BEGIN Excerpt provided

Can you print out the queryExecution?

(i.e. println(sql(....).queryExecution))


On Tue, Jul 15, 2014 at 12:44 PM, Keith Simmons <keith.simm...@gmail.com>
wrote:

> To give a few more details of my environment in case that helps you
> reproduce:
>
> * I'm running spark 1.0.1 downloaded as a tar ball, not built myself
> * I'm running in stand alone mode, with 1 master and 1 worker, both on the
> same machine (though the same error occurs with two workers on two machines)
> * I'm using spark-core and spark-sql 1.0.1 pulled via maven
>
> Here's my built.sbt:
>
> name := "spark-test"
>
> version := "1.0"
>
> scalaVersion := "2.10.4"
>
> resolvers += "Akka Repository" at "http://repo.akka.io/releases/";
>
> resolvers += "Cloudera Repository" at "
> https://repository.cloudera.com/artifactory/cloudera-repos/";
>
> libraryDependencies += "org.apache.spark" %% "spark-sql" % "1.0.1" %
> "provided"
>
> libraryDependencies += "org.apache.spark" %% "spark-core" % "1.0.1" %
> "provided"
>
>
> On Tue, Jul 15, 2014 at 12:21 PM, Zongheng Yang <zonghen...@gmail.com>
> wrote:
>
>> FWIW, I am unable to reproduce this using the example program locally.
>>
>> On Tue, Jul 15, 2014 at 11:56 AM, Keith Simmons <keith.simm...@gmail.com>
>> wrote:
>> > Nope.  All of them are registered from the driver program.
>> >
>> > However, I think we've found the culprit.  If the join column between
>> two
>> > tables is not in the same column position in both tables, it triggers
>> what
>> > appears to be a bug.  For example, this program fails:
>> >
>> > import org.apache.spark.SparkContext._
>> > import org.apache.spark.SparkContext
>> > import org.apache.spark.SparkConf
>> > import org.apache.spark.sql.SQLContext
>> > import org.apache.spark.sql.SchemaRDD
>> > import org.apache.spark.sql.catalyst.types._
>> >
>> > case class Record(value: String, key: Int)

END Excerpt provided

Exercise –
Please continue the email thread about the Spark SQL join error, starting right after its last line.

BEGIN Data listing

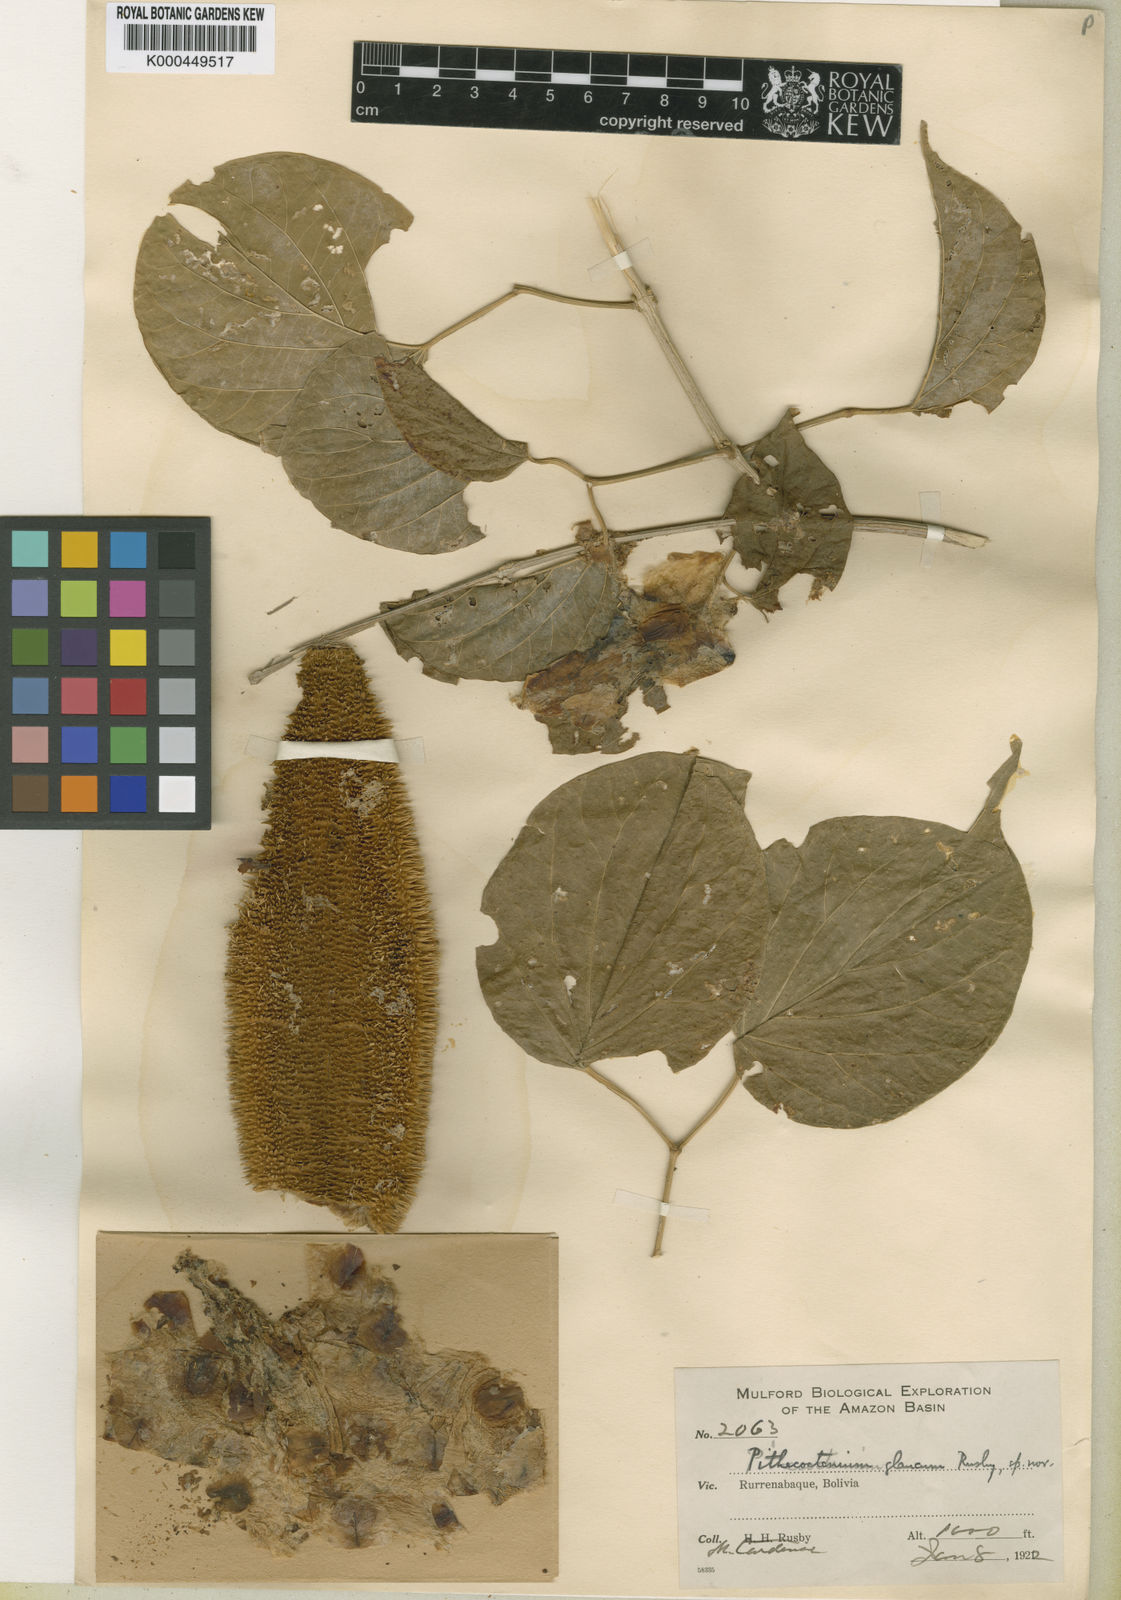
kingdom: Plantae
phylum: Tracheophyta
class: Magnoliopsida
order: Lamiales
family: Bignoniaceae
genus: Amphilophium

END Data listing

Output for this task –
>> > case class Record2(key: Int, value: String)
>> >
>> > object TestJob {
>> >
>> >   def main(args: Array[String]) {
>> >     run()
>> >   }
>> >
>> >   private def run() {
>> >     val sparkConf = new SparkConf()
>> >     sparkConf.setAppName("TestJob")
>> >     sparkConf.set("spark.cores.max", "8")
>> >     sparkConf.set("spark.storage.memoryFraction", "0.1")
>> >     sparkConf.set("spark.shuffle.memoryFracton", "0.2")
>> >     sparkConf.set("spark.executor.memory", "2g")
>> >
>> sparkConf.setJars(List("target/scala-2.10/spark-test-assembly-1.0.jar"))
>> >     sparkConf.setMaster(s"spark://dev1.dev.pulse.io:7077")
>> >     sparkConf.setSparkHome("/home/pulseio/spark/current")
>> >     val sc = new SparkContext(sparkConf)
>> >
>> >     val sqlContext = new org.apache.spark.sql.SQLContext(sc)
>> >     import sqlContext._
>> >
>> >     val rdd1 = sc.parallelize((1 to 100).map(i => Record(s"val_$i", i)))
>> >     val rdd2 = sc.parallelize((1 to 100).map(i => Record2(i,
>> s"rdd_$i")))
>> >     rdd1.registerAsTable("rdd1")
>> >     rdd2.registerAsTable("rdd2")
>> >
>> >     sql("SELECT * FROM rdd1").collect.foreach { row => println(row) }
>> >
>> >     sql("SELECT rdd1.key, rdd1.value, rdd2.value FROM rdd1 join rdd2 on
>> > rdd1.key = rdd2.key order by rdd1.key").collect.foreach { row =>
>> > println(row) }
>> >
>> >     sc.stop()
>> >   }
>> >
>> > }
>> >
>> > If you change the definition of Record and Record2 to the following, it
>> > succeeds:
>> >
>> > case class Record(key: Int, value: String)
>> > case class Record2(key: Int, value: String)
>> >
>> > as does:
>> >
>> > case class Record(value: String, key: Int)
>> > case class Record2(value: String, key: Int)
>> >
>> > Let me know if you need anymore details.
>> >
>> >
>> > On Tue, Jul 15, 2014 at 11:14 AM, Michael Armbrust <
>> mich...@databricks.com>
>> > wrote:
>> >>
>> >> Are you registering multiple RDDs of case classes as tables
>> concurrently?
>> >> You are possibly hitting SPARK-2178 which is caused by SI-6240.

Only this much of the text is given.